··· Supplied material
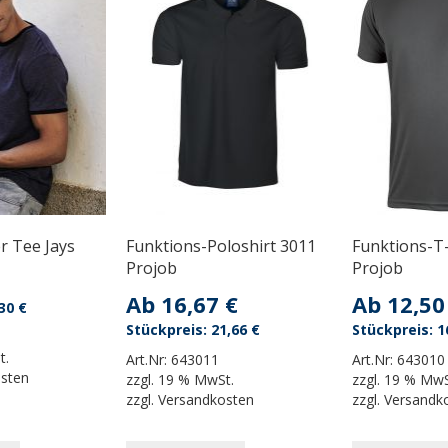
r Tee Jays
Funktions-Poloshirt 3011
Funktions-T-
Projob
Projob
Ab
16,67 €
Ab
12,50
30 €
21,66 €
1
t.
Art.Nr:
643011
Art.Nr:
643010
osten
zzgl.
19 % MwSt.
zzgl.
19 % MwS
zzgl.
Versandkosten
zzgl.
Versandk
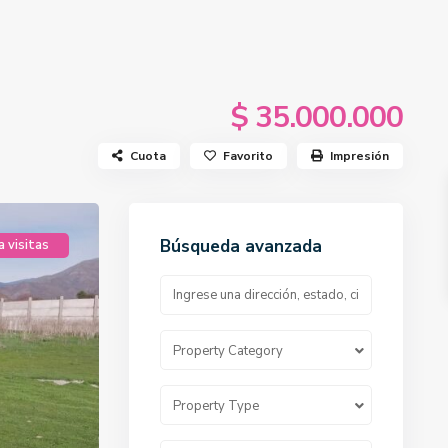
$ 35.000.000
Cuota
Favorito
Impresión
Búsqueda avanzada
a visitas
Property Category
Property Type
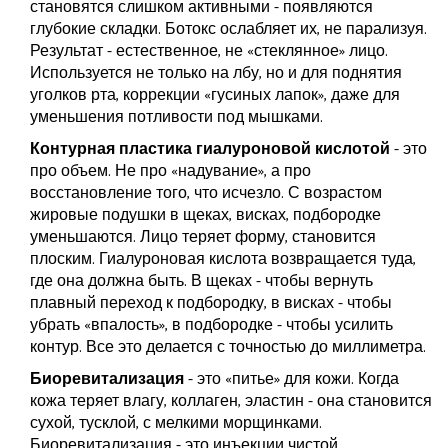
становятся слишком активными - появляются
глубокие складки. Ботокс ослабляет их, не парализуя.
Результат - естественное, не «стеклянное» лицо.
Используется не только на лбу, но и для поднятия
уголков рта, коррекции «гусиных лапок», даже для
уменьшения потливости под мышками.
Контурная пластика гиалуроновой кислотой
- это
про объем. Не про «надувание», а про
восстановление того, что исчезло. С возрастом
жировые подушки в щеках, висках, подбородке
уменьшаются. Лицо теряет форму, становится
плоским. Гиалуроновая кислота возвращается туда,
где она должна быть. В щеках - чтобы вернуть
плавный переход к подбородку, в висках - чтобы
убрать «впалость», в подбородке - чтобы усилить
контур. Все это делается с точностью до миллиметра.
Биоревитализация
- это «питье» для кожи. Когда
кожа теряет влагу, коллаген, эластин - она становится
сухой, тусклой, с мелкими морщинками.
Биоревитализация - это инъекции чистой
······
▸ **Instructions to follow**:
Please extract exactly the lines of the data, from the first through the line containing "Используется не только", and add no pictures to the copy.

▸ **Exercise response**:
r Tee Jays
Funktions-Poloshirt 3011
Funktions-T-
Projob
Projob
Ab
16,67 €
Ab
12,50
30 €
21,66 €
1
t.
Art.Nr:
643011
Art.Nr:
643010
osten
zzgl.
19 % MwSt.
zzgl.
19 % MwS
zzgl.
Versandkosten
zzgl.
Versandk
$ 35.000.000
Cuota
Favorito
Impresión
Búsqueda avanzada
a visitas
Property Category
Property Type
становятся слишком активными - появляются
глубокие складки. Ботокс ослабляет их, не парализуя.
Результат - естественное, не «стеклянное» лицо.
Используется не только на лбу, но и для поднятия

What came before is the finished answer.